* Your assignment *
In the messaging system design text, how often does the WebSocket Service exchange ping/pong heartbeats?

* Page text *
Key Design Decisions:

  • Sequence Numbers: Use distributed sequence generator (Snowflake ID or database sequences per shard)
  • Idempotency: Use message_id as idempotency key to prevent duplicates
  • Validation: Check conversation exists, user is participant, rate limiting

Scalability:

  • Stateless service, horizontally scalable
  • Connection pooling for database access
  • Async message publishing to Kafka

2. WebSocket Service

Responsibilities:

  • Maintain persistent WebSocket connections
  • Route messages to correct connections
  • Handle connection lifecycle (connect, disconnect, reconnect)
  • Manage connection-to-user mapping

Key Design Decisions:

  • Connection Mapping: Use Redis to map user_id → [connection_ids]
  • Load Balancing: Use sticky sessions (user_id-based routing) to ensure same server
  • Connection Pool: Each server handles ~100K concurrent connections
  • Heartbeat: Ping/pong every 30 seconds to detect dead connections

Scalability:

  • Horizontal scaling with consistent hashing for user routing
  • Redis pub/sub for cross-server message routing
  • Connection limits per server to prevent overload

3. Delivery Service

Responsibilities:

  • Consume messages from Kafka
  • Check recipient presence
  • Route to WebSocket or Push Notification service
  • Update message delivery status

Key Design Decisions:

  • Worker Pool: Multiple workers consuming from Kafka partitions
  • Presence Check: Query Presence Service (Redis cache)

Saved entries:

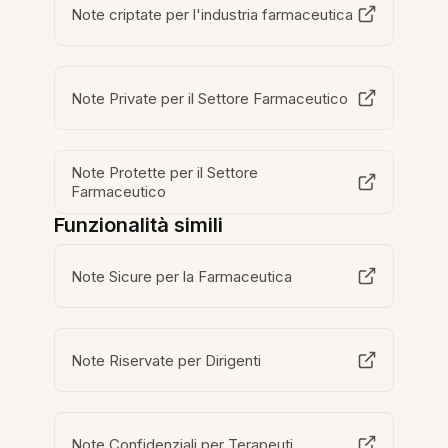
Note criptate per l'industria farmaceutica
Note Private per il Settore Farmaceutico
Note Protette per il Settore
Farmaceutico
Funzionalità simili
Note Sicure per la Farmaceutica
Note Riservate per Dirigenti
Note Confidenziali per Terapeuti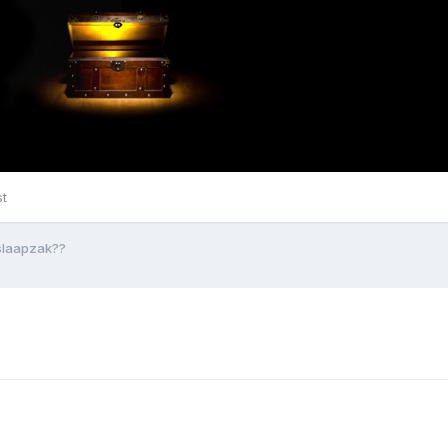
st
slaapzak??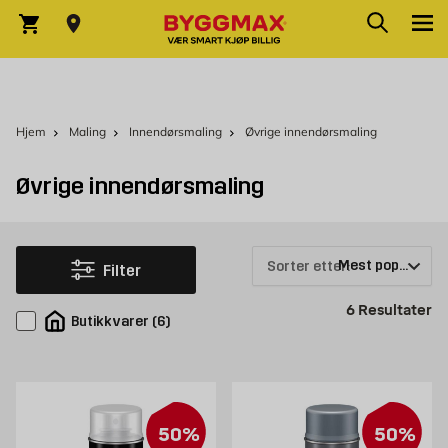
Skip to Content
Søk
Varekurv
Hjem
Maling
Innendørsmaling
Øvrige innendørsmaling
Øvrige innendørsmaling
Sorter etter:
Filter
Pr
6
Resultater
Butikkvarer
(
6
)
50%
50%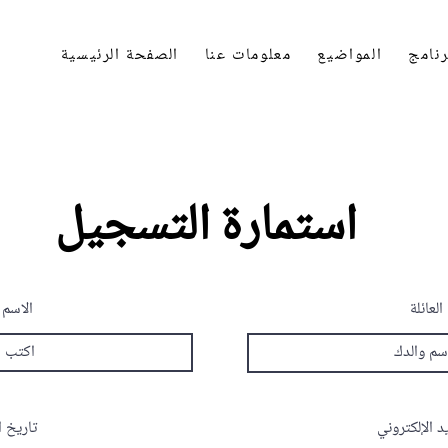
رنامج
المواضيع
معلومات عنا
الصفحة الرئيسية
استمارة التسجيل
العائلة
الاسم 
د الإلكتروني
تاريخ ا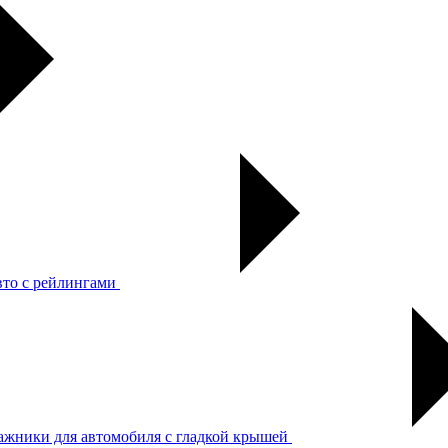
вто с рейлингами
ажники для автомобиля с гладкой крышей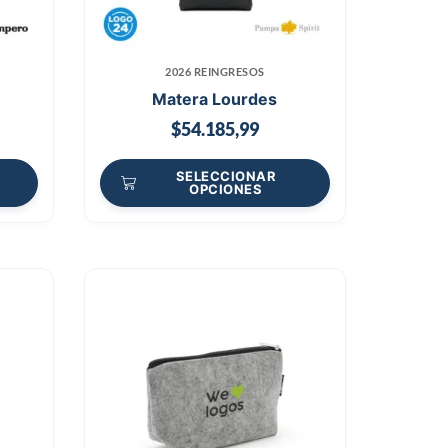
2026 REINGRESOS
Matera Lourdes
$
54.185,99
SELECCIONAR
OPCIONES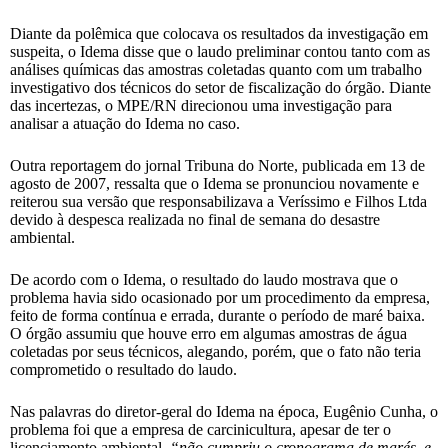
Diante da polêmica que colocava os resultados da investigação em
suspeita, o Idema disse que o laudo preliminar contou tanto com as
análises químicas das amostras coletadas quanto com um trabalho
investigativo dos técnicos do setor de fiscalização do órgão. Diante
das incertezas, o MPE/RN direcionou uma investigação para
analisar a atuação do Idema no caso.
Outra reportagem do jornal Tribuna do Norte, publicada em 13 de
agosto de 2007, ressalta que o Idema se pronunciou novamente e
reiterou sua versão que responsabilizava a Veríssimo e Filhos Ltda
devido à despesca realizada no final de semana do desastre
ambiental.
De acordo com o Idema, o resultado do laudo mostrava que o
problema havia sido ocasionado por um procedimento da empresa,
feito de forma contínua e errada, durante o período de maré baixa.
O órgão assumiu que houve erro em algumas amostras de água
coletadas por seus técnicos, alegando, porém, que o fato não teria
comprometido o resultado do laudo.
Nas palavras do diretor-geral do Idema na época, Eugênio Cunha, o
problema foi que a empresa de carcinicultura, apesar de ter o
licenciamento ambiental,
“não cumpriu o cronograma de marés, e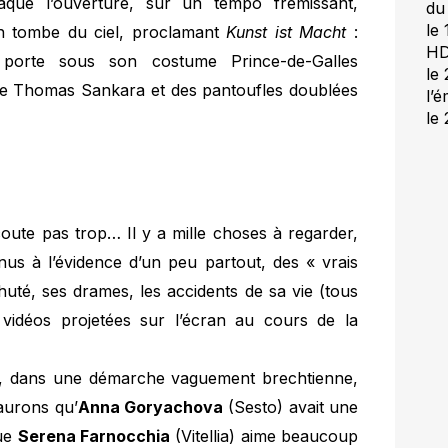
taque l’ouverture, sur un tempo frémissant,
du
le
an tombe du ciel, proclamant
Kunst ist Macht
:
H
il porte sous son costume Prince-de-Galles
le
e de Thomas Sankara et des pantoufles doublées
l’é
le
oute pas trop… Il y a mille choses à regarder,
enus à l’évidence d’un peu partout, des « vrais
té, ses drames, les accidents de sa vie (tous
vidéos projetées sur l’écran au cours de la
ui, dans une démarche vaguement brechtienne,
aurons qu’
Anna Goryachova
(Sesto) avait une
que
Serena Farnocchia
(Vitellia) aime beaucoup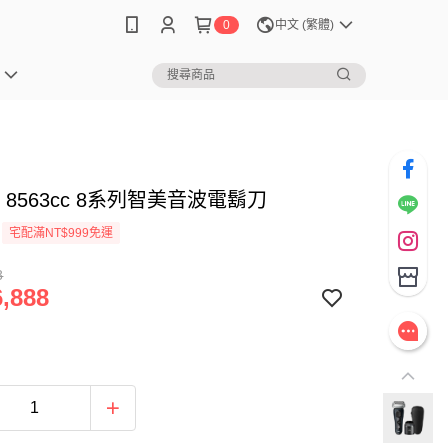
0
中文 (繁體)
N 8563cc 8系列智美音波電鬍刀
宅配滿NT$999免運
8
,888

* Exercise output *
Every 30 seconds.